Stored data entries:
---+---

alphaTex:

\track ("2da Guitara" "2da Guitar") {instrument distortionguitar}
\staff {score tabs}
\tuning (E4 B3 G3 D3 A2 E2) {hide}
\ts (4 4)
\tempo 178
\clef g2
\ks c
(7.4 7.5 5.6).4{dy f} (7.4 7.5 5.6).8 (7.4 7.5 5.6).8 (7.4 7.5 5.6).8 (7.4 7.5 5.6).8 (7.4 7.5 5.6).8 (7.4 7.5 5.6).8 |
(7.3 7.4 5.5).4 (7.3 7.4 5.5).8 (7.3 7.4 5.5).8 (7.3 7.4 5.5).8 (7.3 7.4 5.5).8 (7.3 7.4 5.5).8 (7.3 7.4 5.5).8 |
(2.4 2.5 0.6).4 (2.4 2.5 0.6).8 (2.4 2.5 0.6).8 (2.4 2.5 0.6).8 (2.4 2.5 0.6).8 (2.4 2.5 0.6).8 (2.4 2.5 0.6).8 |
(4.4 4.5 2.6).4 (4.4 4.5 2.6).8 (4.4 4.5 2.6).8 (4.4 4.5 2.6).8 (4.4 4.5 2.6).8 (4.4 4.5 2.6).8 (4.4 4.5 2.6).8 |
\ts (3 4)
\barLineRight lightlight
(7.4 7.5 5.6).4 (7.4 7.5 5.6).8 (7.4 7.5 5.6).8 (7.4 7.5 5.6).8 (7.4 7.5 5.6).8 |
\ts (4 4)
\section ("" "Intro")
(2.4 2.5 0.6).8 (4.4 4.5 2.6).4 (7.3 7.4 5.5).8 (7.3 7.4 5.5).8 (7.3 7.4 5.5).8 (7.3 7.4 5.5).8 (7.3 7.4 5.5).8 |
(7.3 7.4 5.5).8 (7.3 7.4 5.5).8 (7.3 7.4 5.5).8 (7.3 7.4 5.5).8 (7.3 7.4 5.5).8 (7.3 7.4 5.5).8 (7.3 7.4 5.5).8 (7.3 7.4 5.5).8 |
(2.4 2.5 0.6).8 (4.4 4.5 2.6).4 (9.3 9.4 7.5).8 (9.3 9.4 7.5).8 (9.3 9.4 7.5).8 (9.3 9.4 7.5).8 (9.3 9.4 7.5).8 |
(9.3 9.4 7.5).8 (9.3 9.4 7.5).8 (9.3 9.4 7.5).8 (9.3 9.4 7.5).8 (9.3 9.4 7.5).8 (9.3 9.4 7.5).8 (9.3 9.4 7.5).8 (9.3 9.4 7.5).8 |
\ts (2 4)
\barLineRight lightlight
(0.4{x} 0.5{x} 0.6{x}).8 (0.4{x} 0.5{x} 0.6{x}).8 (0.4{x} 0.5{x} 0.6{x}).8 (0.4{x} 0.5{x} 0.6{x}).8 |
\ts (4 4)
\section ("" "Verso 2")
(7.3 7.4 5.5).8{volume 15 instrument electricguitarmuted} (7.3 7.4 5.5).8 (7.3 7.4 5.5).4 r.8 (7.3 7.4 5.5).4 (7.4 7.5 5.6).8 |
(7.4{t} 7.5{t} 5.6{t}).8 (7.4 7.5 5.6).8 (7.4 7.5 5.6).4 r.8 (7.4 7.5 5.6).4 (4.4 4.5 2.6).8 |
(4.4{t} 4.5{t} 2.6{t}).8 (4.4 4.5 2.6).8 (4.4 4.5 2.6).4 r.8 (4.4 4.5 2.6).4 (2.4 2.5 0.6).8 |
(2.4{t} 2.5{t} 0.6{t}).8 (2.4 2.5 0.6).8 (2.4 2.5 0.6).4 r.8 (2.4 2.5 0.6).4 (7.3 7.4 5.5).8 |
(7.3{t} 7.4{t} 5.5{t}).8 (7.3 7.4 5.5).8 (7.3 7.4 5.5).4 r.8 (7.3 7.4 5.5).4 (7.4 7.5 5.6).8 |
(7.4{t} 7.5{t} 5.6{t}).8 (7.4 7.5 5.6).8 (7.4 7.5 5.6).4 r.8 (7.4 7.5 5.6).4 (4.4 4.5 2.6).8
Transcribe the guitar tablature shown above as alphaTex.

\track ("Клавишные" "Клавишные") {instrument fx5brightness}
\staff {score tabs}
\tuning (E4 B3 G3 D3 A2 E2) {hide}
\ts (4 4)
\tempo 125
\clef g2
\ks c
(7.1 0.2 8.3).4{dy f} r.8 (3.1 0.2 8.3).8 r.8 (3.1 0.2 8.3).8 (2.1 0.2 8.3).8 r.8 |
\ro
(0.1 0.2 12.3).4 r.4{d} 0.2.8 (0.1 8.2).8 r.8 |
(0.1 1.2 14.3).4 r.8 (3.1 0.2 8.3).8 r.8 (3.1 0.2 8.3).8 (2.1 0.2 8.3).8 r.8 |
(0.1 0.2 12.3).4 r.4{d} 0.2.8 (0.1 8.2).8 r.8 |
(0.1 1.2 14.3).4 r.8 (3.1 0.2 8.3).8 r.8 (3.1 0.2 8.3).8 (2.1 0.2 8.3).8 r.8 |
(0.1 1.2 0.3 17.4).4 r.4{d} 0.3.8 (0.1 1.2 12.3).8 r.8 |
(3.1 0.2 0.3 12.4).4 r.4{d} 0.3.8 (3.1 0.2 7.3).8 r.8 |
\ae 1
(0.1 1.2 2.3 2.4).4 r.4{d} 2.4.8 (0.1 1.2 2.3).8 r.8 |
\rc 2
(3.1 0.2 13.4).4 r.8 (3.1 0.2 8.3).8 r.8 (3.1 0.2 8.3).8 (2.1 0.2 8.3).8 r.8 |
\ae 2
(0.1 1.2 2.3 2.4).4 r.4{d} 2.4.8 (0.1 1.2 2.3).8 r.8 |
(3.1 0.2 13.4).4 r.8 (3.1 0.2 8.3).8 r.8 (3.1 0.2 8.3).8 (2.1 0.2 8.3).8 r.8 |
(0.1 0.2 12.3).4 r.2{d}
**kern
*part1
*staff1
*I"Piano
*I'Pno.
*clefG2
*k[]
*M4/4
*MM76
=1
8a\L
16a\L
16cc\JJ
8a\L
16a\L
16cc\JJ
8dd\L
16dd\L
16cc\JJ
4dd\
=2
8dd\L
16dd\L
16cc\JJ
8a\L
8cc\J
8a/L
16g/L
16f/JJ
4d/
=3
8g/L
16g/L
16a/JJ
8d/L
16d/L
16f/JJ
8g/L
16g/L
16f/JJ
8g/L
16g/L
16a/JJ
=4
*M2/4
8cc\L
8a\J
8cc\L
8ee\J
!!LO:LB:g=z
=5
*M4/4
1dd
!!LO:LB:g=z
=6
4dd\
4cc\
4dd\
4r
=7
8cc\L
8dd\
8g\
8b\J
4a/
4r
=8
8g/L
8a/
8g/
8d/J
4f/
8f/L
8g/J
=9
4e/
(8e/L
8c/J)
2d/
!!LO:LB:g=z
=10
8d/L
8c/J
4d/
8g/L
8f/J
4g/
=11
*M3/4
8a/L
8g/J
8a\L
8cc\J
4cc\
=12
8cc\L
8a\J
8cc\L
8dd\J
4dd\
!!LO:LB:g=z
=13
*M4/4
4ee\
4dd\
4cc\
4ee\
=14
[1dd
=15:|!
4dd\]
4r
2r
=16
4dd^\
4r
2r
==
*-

---+---

### Work to complete
Return every line in the material above that contains the string "alphaTex", matching case exactly.

### Output
alphaTex:
Transcribe the guitar tablature shown above as alphaTex.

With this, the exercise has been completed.